Extracted material
══════════

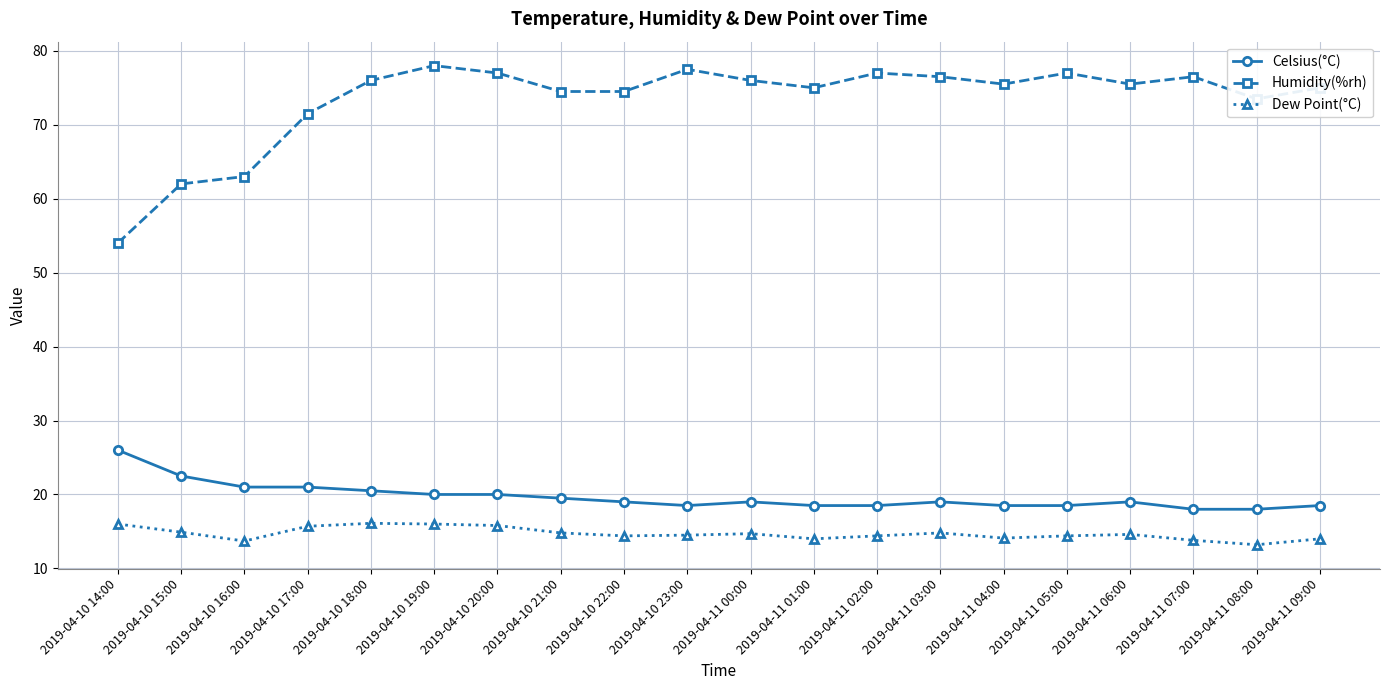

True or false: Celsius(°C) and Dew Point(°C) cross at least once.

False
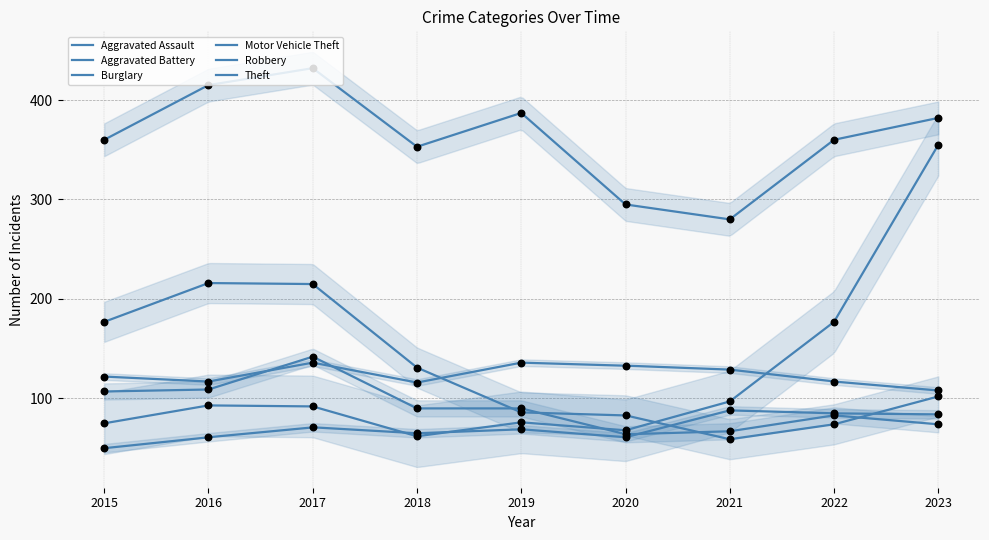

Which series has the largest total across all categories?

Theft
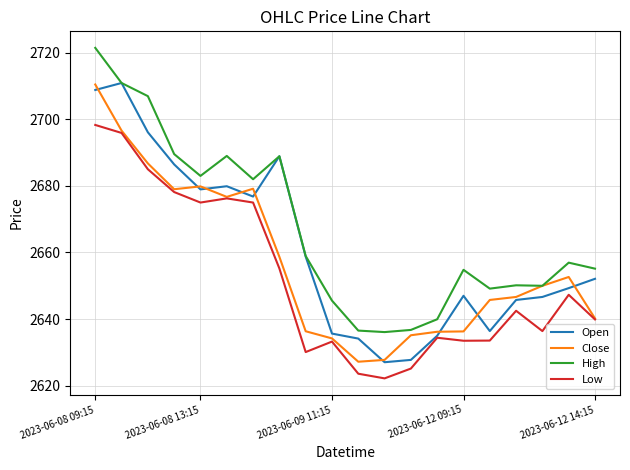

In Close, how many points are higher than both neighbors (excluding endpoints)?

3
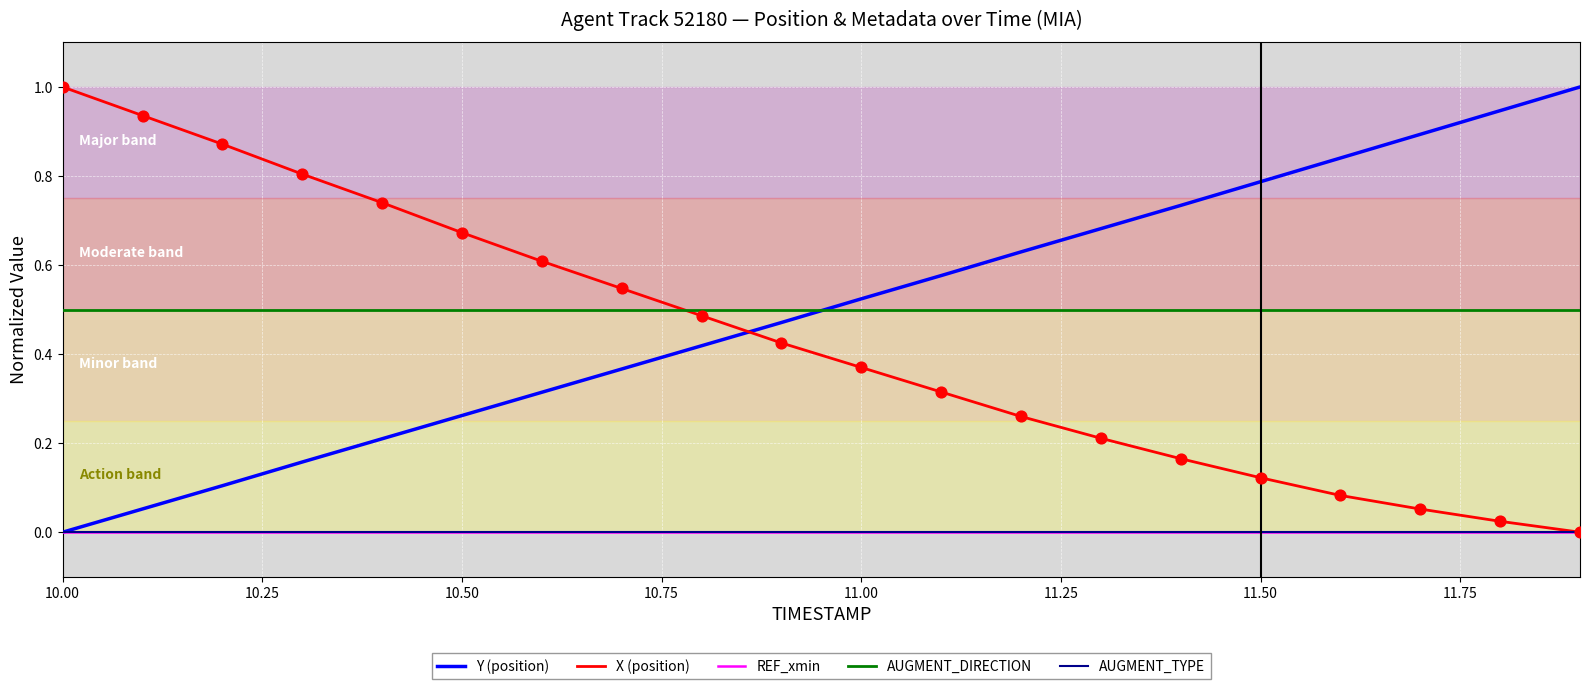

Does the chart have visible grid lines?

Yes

══════════

Task
Locate every line in the rows above that contains the string "Close", with case counting, and copy each of those lines.

Reply to the task
In Close, how many points are higher than both neighbors (excluding endpoints)?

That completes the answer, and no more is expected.